Introduction
Research involving elite athletes (EA), high-performance coaches (HPC) and mental health has increased in the last 10 years, especially regarding EA. However, most research on mental ill health in elite sport has been conducted by screening presumingly healthy populations of EA,1 presenting symptoms of psychiatric disorders with the use of questionnaires, and not on clinical cohorts of EA or HPC with psychiatric disorders assessed by a licensed caregiver according to the International Statistical Classification of Diseases and Related Health Problems version 10 (ICD-10).2 3
In Sweden, 17.2% of the general population experienced clinical levels of depression and 10.8% of the general population experienced clinical levels of anxiety in 2013, and of those, nearly 50% had symptoms of a comorbid psychiatric disorder.4 Furthermore, 5.2% of the Swedish population had at least one contact with specialised psychiatric care and a psychiatric medical record in 2020,5 and in Stockholm, 16.5% of the population used some form of psychiatric service in 2017.6
From a lifetime perspective, a longitudinal cohort study following individuals in New Zeeland from birth to age 45 years over time using three versions of the Diagnostic and Statistical Manual of Mental Disorders for diagnosis (versions 3–5) found that 86% were diagnosed with at least one psychiatric disorder7 and only 17% had enduring mental health,8 indicating that episodes of psychiatric disorders may be more the norm than the exception.

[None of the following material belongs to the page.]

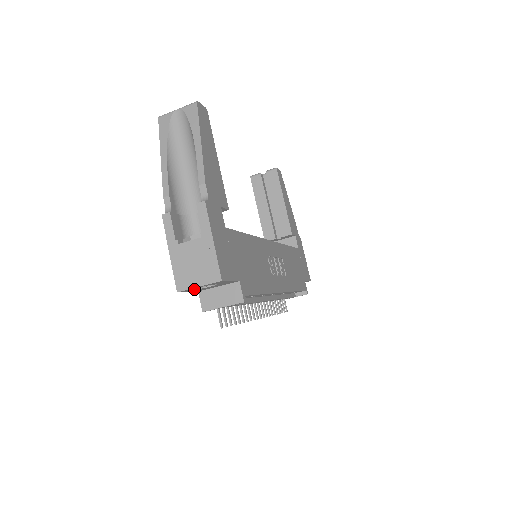
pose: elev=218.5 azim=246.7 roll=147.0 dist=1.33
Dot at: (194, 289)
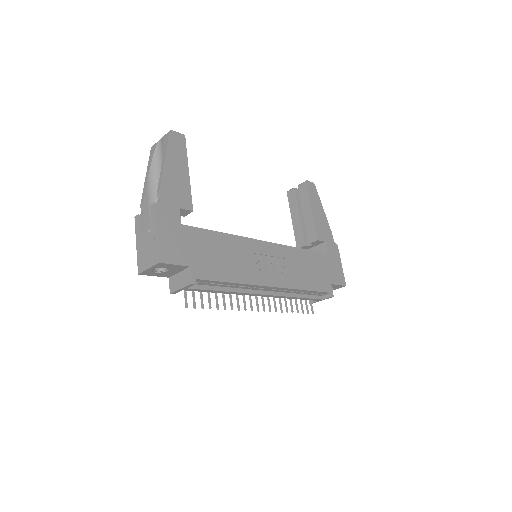
Dot at: (153, 272)
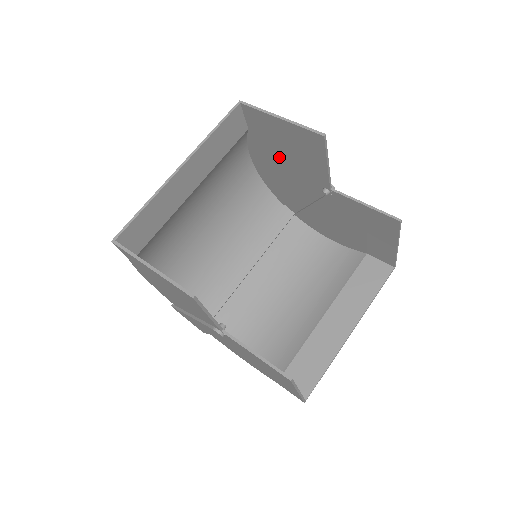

EA are as vulnerable to psychiatric disorders in sport as the general population.2 9 The female over-representation for many psychiatric disorders is also present among EA and includes, for example, affective, anxiety and eating disorders.10 11 The prevalence of HPC is unknown.3 For EA, specific risk factors include injury and overtraining, sport-related stressors and stigma towards help-seeking. Generic risk factors also apply to EA and HPC, such as genetics, low social support, poor general health, ineffective coping, history of violence and/or abuse and maladaptive personality traits.2 11–13 Compared with EA, HPC are usually older, and females are under-represented. For HPC, sport-related risk factors include performance-related pressure, job insecurity, excessive workload, feelings of isolation and challenges connected to work-life balance.3 14 15
In Sweden, 8.1% of EA (at the national team level) reported a lifetime prevalence of psychiatric disorders (females 10.7%, males 4.4%). Most common were depressive disorders, eating disorders and stress-related disorders.16 In France, all EA undergo annual psychiatric evaluations, and 16.9% had at least one ongoing or recent psychiatric disorder (females 20.2%, males 15.1%).17 A prospective study (12 months) with Dutch EA found symptoms of psychiatric disorders, that is, reaching the established clinical cut-off using validated questionnaires but without a psychiatric evaluation by a licensed caregiver, ranging from 6% for adverse alcohol use to 57% for symptoms of anxiety/depression.9
Regarding specific diagnoses, eating disorders are over-represented among EA18 19 and substance use disorders may be more prevalent than in the normal population.20 Most research that targets mental health among HPC has addressed coaching stress and/or burnout,3 but anecdotal reports of harmful alcohol use have also been reported.21
To our knowledge, no study has evaluated psychiatric disorders and comorbidity among EA or HPC in psychiatric outpatient treatment. Therefore, this study describes comorbidities between psychiatric disorders and clinical characteristics among EA and HPC in a consecutive clinical cohort.